[Start of Attachment]

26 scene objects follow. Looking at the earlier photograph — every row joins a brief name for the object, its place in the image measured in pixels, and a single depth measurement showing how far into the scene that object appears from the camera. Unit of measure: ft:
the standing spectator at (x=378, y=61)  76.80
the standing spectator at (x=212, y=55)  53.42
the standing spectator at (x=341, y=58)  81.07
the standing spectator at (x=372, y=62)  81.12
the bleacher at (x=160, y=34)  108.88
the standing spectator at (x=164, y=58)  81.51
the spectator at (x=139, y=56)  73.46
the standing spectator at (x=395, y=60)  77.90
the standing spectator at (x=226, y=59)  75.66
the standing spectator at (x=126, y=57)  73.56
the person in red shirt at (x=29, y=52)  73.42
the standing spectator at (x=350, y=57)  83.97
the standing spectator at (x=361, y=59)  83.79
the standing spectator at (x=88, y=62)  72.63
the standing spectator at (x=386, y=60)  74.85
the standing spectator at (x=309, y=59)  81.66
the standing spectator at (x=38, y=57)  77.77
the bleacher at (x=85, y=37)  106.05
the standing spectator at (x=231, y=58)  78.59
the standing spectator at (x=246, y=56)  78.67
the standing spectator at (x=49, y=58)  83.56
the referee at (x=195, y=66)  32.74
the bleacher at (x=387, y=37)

[End of Attachment]
[Start of Attachment]

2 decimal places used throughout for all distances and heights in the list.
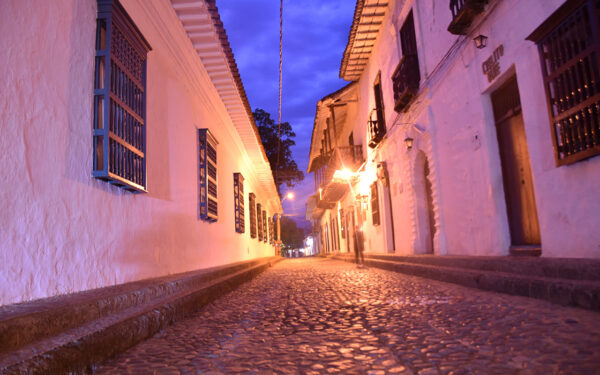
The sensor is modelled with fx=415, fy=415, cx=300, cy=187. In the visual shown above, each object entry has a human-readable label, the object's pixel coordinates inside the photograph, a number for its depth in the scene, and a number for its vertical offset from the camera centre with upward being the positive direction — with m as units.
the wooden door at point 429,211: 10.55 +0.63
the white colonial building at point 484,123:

[End of Attachment]
[Start of Attachment]

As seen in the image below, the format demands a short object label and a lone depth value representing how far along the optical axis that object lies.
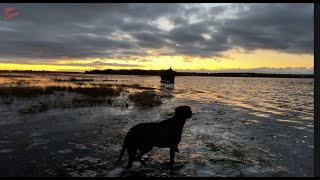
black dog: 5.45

[End of Attachment]

## YOUR INSTRUCTIONS
Reproduce word for word the material above, beginning with the line that contains "the spectator at" and ending with the line that contains "the standing spectator at (x=88, y=62)".

## RESPONSE AREA
the spectator at (x=139, y=56)  73.46
the standing spectator at (x=395, y=60)  77.90
the standing spectator at (x=226, y=59)  75.66
the standing spectator at (x=126, y=57)  73.56
the person in red shirt at (x=29, y=52)  73.42
the standing spectator at (x=350, y=57)  83.97
the standing spectator at (x=361, y=59)  83.79
the standing spectator at (x=88, y=62)  72.63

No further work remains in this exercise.